Dataset entries

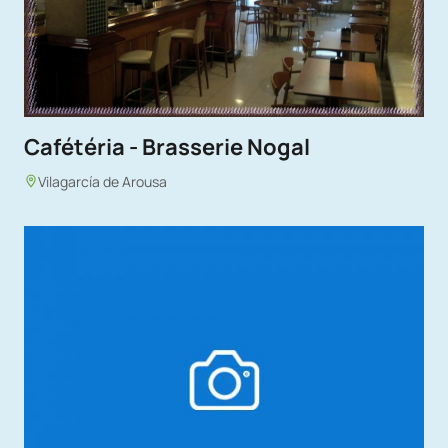
Cafétéria - Brasserie Nogal
Vilagarcía de Arousa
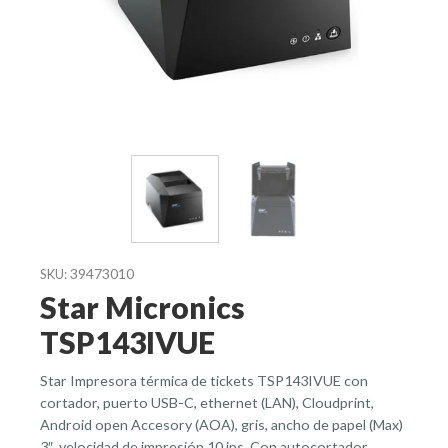
39473010
SKU:
Star Micronics
TSP143IVUE
Star Impresora térmica de tickets TSP143IVUE con
cortador, puerto USB-C, ethernet (LAN), Cloudprint,
Android open Accesory (AOA), gris, ancho de papel (Max)
3″, velocidad de impresión 10 ips. Con autocortador,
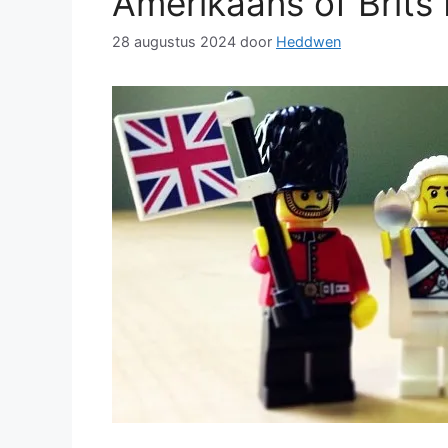
Amerikaans of Brits 
28 augustus 2024
door
Heddwen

WORK REQUEST: With the pictures set aside, copy each line above as written.

RESULT:
Cafétéria - Brasserie Nogal
Vilagarcía de Arousa
39473010
SKU:
Star Micronics
TSP143IVUE
Star Impresora térmica de tickets TSP143IVUE con
cortador, puerto USB-C, ethernet (LAN), Cloudprint,
Android open Accesory (AOA), gris, ancho de papel (Max)
3″, velocidad de impresión 10 ips. Con autocortador,
Amerikaans of Brits 
28 augustus 2024
door
Heddwen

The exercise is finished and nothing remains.